Source document:
┌────────
A RetroSearch Logo

Home - News ( United States | United Kingdom | Italy | Germany ) - Football scores

Search Query:

Showing content from https://python.github.io/peps/pep-0770/ below:

PEP 770 – Improving measurability of Python packages with Software Bill-of-Materials

PEP 770 – Improving measurability of Python packages with Software Bill-of-Materials
Author:
Seth Larson <seth at python.org>
Sponsor:
Brett Cannon <brett at python.org>
PEP-Delegate:
Brett Cannon <brett at python.org>
Discussions-To:
Discourse thread
Status:
Accepted
Type:
Standards Track
Topic:
Packaging
Created:
02-Jan-2025
Post-History:
05-Nov-2024, 06-Jan-2025
Resolution:
11-Apr-2025
Table of Contents Abstract

Almost all Python packages today are accurately measurable by software composition analysis (SCA) tools. For projects that are not accurately measurable, there is no existing mechanism to annotate a Python package with composition data to improve measurability.

Software Bill-of-Materials (SBOM) is a technology-and-ecosystem-agnostic method for describing software composition, provenance, heritage, and more. SBOMs are used as inputs for SCA tools, such as scanners for vulnerabilities and licenses, and have been gaining traction in global software regulations and frameworks.

This PEP proposes using SBOM documents included in Python packages as a means to improve automated software measurability for Python packages.

Motivation Measurability and Phantom Dependencies

Python packages are particularly affected by the “phantom dependency” problem, where software components that aren’t written in Python are included in Python packages for many reasons, such as ease of installation and compatibility with standards:

These software components can’t be described using Python package metadata and thus are likely to be missed by software composition analysis (SCA) software which can mean vulnerable software components aren’t reported accurately.

For example, the Python package Pillow includes 16 shared object libraries in the wheel that were bundled by auditwheel as a part of the build. None of those shared object libraries are detected when using common SCA tools like Syft and Grype. If an SBOM document is included annotating all the included shared libraries then SCA tools can identify the included software reliably.

Build Tools, Environment, and Reproducibility

Going beyond the runtime dependencies of a package: SBOMs can also record the tools and environments used to build a package. Recording the exact tools and versions used to build a package is often required to establish build reproducibility. Build reproducibility is a property of software that can be used to detect incorrectly or maliciously modified software components when compared to their upstream sources. Without a recorded list of build tools and versions it can become difficult to impossible for a third-party to verify build reproducibility.

Regulations

SBOMs are required by recent software security regulations, like the Secure Software Development Framework (SSDF) and the Cyber Resilience Act (CRA). Due to their inclusion in these regulations, the demand for SBOM documents of open source projects is expected to be high. One goal is to minimize the demands on open source project maintainers by enabling open source users that need SBOMs to self-serve using existing tooling.

Another goal is to enable contributions from users who need SBOMs to annotate projects they depend on with SBOM information. Today there is no mechanism to propagate the results of those contributions for a Python package so there is no incentive for users to contribute this type of work.
└────────
Tasks:
1. Answer these questions using the PEP 770 text on Python package SBOMs:
(a) How many shared object libraries does the Pillow wheel include?
(b) Which two regulations are named as requiring SBOMs?
(c) What date is listed as the resolution date?
2. Carry on the PEP 770 text on Python package SBOMs, beginning right after its final sentence.

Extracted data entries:
┌────────
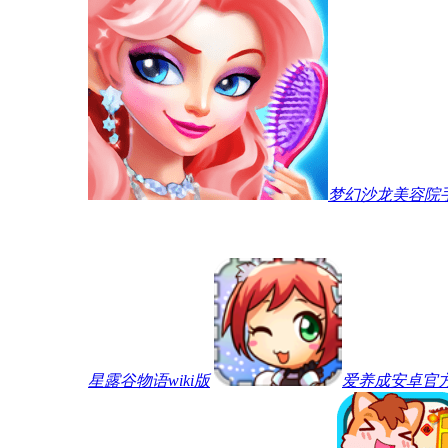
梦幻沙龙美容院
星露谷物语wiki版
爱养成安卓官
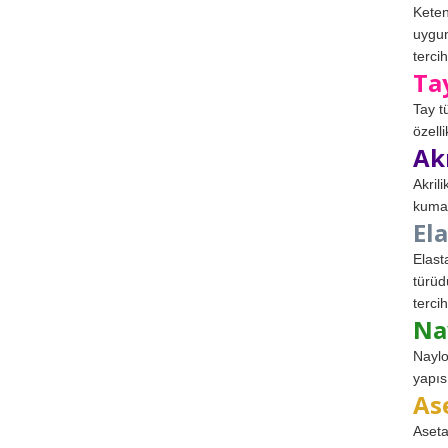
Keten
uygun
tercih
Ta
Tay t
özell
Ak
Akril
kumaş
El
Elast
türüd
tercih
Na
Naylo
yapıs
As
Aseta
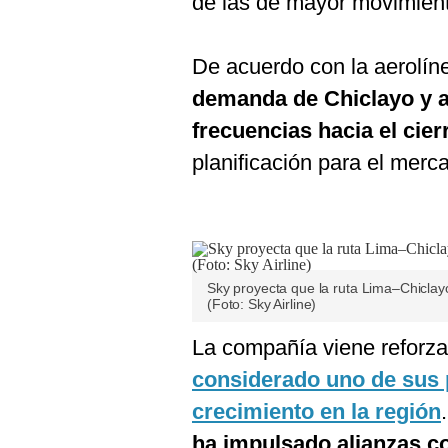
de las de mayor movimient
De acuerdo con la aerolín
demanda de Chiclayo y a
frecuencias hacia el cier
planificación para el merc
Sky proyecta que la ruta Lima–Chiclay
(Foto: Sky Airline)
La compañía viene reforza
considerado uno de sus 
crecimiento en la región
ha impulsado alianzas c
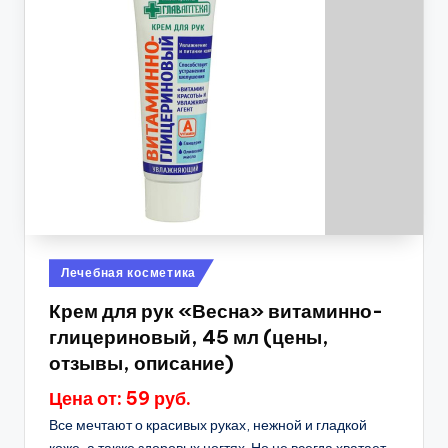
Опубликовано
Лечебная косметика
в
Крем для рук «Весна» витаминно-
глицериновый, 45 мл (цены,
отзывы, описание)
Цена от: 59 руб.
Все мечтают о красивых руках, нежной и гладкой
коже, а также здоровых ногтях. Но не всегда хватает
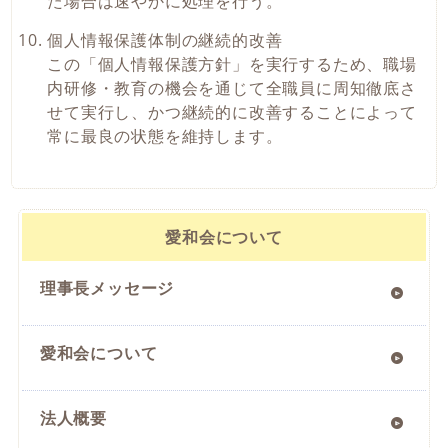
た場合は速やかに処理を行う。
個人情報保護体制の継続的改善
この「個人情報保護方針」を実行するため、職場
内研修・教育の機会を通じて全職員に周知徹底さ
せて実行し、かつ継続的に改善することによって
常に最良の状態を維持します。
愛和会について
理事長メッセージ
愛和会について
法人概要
└────────
┌────────
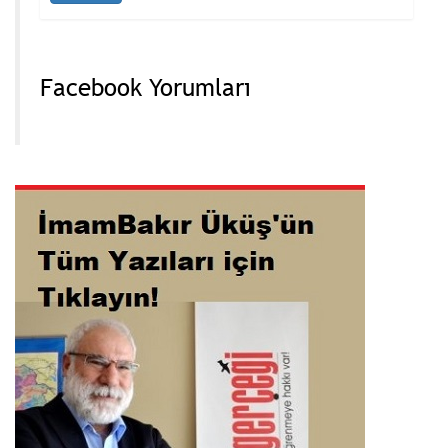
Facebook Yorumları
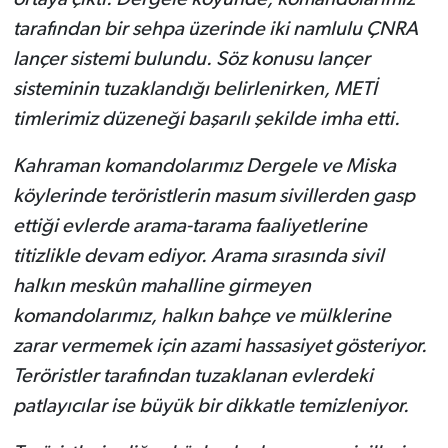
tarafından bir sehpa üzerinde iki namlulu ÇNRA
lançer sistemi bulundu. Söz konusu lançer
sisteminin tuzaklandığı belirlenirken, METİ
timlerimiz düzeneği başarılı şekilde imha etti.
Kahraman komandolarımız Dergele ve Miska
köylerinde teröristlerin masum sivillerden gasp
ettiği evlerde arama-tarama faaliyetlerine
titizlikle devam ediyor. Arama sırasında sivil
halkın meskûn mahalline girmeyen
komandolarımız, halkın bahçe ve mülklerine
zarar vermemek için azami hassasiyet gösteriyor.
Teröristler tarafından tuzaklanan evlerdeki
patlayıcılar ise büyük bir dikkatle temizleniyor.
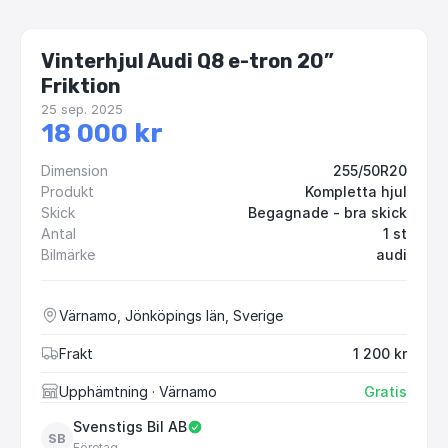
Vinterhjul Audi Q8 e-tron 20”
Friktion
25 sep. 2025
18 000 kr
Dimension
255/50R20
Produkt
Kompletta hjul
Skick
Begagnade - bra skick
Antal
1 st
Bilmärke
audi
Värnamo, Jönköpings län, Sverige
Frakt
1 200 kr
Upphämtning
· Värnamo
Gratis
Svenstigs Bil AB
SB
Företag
└────────
┌────────
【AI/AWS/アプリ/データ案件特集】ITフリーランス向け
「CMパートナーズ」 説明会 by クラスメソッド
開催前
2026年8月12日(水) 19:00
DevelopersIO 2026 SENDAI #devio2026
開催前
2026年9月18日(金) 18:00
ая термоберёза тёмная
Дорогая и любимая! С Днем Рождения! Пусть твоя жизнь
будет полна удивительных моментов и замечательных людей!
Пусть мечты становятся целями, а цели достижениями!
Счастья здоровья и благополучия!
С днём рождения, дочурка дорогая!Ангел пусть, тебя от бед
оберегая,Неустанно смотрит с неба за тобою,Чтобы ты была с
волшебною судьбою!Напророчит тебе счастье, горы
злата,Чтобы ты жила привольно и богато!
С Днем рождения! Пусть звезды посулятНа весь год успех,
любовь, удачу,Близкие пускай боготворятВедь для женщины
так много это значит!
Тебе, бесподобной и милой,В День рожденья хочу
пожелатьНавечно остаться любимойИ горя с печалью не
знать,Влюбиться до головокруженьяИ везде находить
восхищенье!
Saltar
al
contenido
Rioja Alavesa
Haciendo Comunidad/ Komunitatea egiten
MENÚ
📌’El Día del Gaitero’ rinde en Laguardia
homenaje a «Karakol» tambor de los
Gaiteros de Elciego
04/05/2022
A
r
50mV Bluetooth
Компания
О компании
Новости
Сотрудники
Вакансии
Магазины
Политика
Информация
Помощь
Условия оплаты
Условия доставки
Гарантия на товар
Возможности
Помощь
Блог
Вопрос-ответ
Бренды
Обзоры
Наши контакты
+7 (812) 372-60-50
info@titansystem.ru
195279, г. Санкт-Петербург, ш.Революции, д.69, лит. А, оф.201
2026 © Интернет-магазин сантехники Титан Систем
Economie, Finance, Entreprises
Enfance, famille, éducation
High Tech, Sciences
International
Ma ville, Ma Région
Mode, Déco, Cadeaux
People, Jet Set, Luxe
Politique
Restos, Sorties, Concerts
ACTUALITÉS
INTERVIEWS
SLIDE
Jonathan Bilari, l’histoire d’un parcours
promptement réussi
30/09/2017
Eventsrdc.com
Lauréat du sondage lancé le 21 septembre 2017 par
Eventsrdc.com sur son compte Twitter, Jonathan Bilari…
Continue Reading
└────────
Answers for the tasks:
1.
(a) 16
(b) The Secure Software Development Framework (SSDF) and the Cyber Resilience Act (CRA)
(c) 11-Apr-2025

2.
Rationale Using SBOM standards instead of Core Metadata fields

Attempting to add every field offered by SBOM standards into Python package Core Metadata would result in an explosion of new Core Metadata fields, including the need to keep up-to-date as SBOM standards continue to evolve to suit new needs in that space.

Instead, this proposal delegates SBOM-specific metadata to SBOM documents that are included in Python packages into a named directory under dist-info.

This standard also doesn’t aim to replace Core Metadata with SBOMs, instead focusing on the SBOM information being supplemental to Core Metadata. Included SBOMs only contain information about dependencies included in the package archive or information about the top-level software in the package that can’t be encoded into Core Metadata but is relevant for the SBOM use-case (“software identifiers”, “purpose”, “support level”, etc).

Zero-or-more opaque SBOM documents

Rather than requiring at most one included SBOM document per Python package, this PEP proposes that one or more SBOM documents may be included in a Python package. This means that code attempting to annotate a Python package with SBOM data may do so without being concerned about corrupting data already contained within other SBOM documents.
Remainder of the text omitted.